En première ligne lors des débats sur la mariage pour tous à l'Assemblée nationale, Christiane Taubira, la garde des Sceaux, défend devant les députés le projet de loi. Excellente oratrice, celle qui a été députée pendant presque vingt ans, convoque à la tribune -et souvent sans note- René Char, poète surréaliste et résistant, Paul Ricœur, philosophe, ou encore Aimé Césaire, poète martiniquais.
Nous sommes allés chercher dans la bibliothèque numérique de la femme politique. Sans surprise, ce sont surtout des écrivains qui se sont battus pour une cause - l'anticolonialisme, la négritude, la Résistance- qui dominent.
L'intervention du garde des Sceaux du 29 janvier, au cours de laquelle elle expose le projet de loi dans un Hémicycle électrique, se conclut sur des vers extraits d'un poème, Grand comme un besoin de changer d'air, de Léon-Gontran Damas, originaire de Guyane, comme la ministre, et fondateur du mouvement de la négritude avec Aimé Césaire ou César Senghor dans les années 1940 à Paris.
Mariage homo : le discours de Taubira en moins... par LeNouvelObservateur
L'intervention de Christiane Taubira sort cet écrivain de l'oubli relatif dans lequel il était tombé depuis sa mort en 1978. Les consultations sur sa page Wikipédia et les recherches sur Google augmentent brutalement fin janvier.
La ministre de la justice est une familière de l'œuvre de ce Guyanais. Quand, en 1999, Christiane Taubira, alors députée socialiste, présente à l'Assemblée sa proposition de loi visant à faire reconnaître la traite et l'esclavage comme des crimes contre l'humanité, elle se tourne déjà vers les poètes anticolonialistes, Aimé Césaire et Léon-Gontran Damas. En 2007, elle a organisé un congrès en l'honneur de Léon-Gontran Damas et en 2008, elle participe à un colloque à Kourou autour de l'homme de lettres.

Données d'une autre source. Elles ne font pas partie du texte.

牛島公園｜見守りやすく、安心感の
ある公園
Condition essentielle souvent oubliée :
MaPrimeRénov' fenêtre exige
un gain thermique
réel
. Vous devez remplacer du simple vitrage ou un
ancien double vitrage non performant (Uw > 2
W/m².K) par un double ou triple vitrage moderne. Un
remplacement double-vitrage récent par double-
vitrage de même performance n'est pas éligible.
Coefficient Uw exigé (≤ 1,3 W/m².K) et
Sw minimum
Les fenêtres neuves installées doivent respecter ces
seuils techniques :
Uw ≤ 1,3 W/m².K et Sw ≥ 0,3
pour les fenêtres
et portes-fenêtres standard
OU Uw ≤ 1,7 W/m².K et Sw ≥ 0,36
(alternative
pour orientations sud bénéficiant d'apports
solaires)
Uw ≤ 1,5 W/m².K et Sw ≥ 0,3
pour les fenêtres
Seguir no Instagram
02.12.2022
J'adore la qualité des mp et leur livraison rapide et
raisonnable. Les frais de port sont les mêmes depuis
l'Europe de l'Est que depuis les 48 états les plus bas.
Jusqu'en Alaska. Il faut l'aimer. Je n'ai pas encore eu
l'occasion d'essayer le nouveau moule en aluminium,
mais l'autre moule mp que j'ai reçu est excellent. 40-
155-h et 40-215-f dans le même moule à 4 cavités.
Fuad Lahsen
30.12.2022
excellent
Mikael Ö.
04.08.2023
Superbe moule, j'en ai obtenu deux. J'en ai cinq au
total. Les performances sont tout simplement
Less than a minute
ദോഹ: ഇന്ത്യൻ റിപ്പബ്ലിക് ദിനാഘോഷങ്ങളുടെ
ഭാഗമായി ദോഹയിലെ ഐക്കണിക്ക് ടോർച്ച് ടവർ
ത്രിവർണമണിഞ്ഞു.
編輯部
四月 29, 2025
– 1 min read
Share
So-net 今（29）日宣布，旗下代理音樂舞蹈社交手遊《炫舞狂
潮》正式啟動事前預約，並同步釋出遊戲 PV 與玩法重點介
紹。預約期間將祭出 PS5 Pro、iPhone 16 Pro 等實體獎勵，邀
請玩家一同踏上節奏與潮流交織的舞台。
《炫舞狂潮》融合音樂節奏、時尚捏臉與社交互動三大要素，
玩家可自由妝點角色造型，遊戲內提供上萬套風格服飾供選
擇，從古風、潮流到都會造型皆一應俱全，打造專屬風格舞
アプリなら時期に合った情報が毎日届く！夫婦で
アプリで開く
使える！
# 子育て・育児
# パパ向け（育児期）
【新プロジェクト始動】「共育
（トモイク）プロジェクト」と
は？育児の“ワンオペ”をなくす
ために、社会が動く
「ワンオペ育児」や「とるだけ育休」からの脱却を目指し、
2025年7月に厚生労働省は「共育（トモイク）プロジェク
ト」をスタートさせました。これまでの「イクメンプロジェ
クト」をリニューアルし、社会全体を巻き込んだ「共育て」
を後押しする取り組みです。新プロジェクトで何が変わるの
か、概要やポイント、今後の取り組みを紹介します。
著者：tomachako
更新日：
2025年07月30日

Léon-Gontran Damas par Christiane TAUBIRA par kourou-tv
En 2002, c'est René Char qu'elle cite en appui de sa candidature à l'élection présidentielle. La député se présente sous l'étiquette du Parti radical de gauche. Elle obtient 2,32% des voix et sera accusée d'avoir fait chuter Lionel Jospin face à Jacques Chirac et Jean-Marie Le Pen.
Pêle-mêle, on trouve aussi sur les rayonnages de la ministre Tahar Djaout, journaliste et écrivain algérien assassiné en 1993, Mahmoud Darwich, poète palestinien qui s'est battu pour la libération de sa terre, ou encore Frantz Fanon, farouche militant anticolonialiste. Des lectures qu'elle affichait sous forme d'extraits dans une rubrique "J'aime et je partage" sur son site, christiane-taubira.net, aujourd'hui hors ligne.
Christiane Taubira, qui est l'auteur de cinq livres, dont ses Mémoires, Mes météores, publiés l'année passée, lie luttes politiques et lectures militantes. D'ailleurs, si elle était un roman, elle serait Love, de Toni Morrison, pour "ces femmes féroces d'amour et ivres d'amitié." Les députés de l'opposition, qui multiplient les joutes oratoires sur le mariage pour tous, prendront note.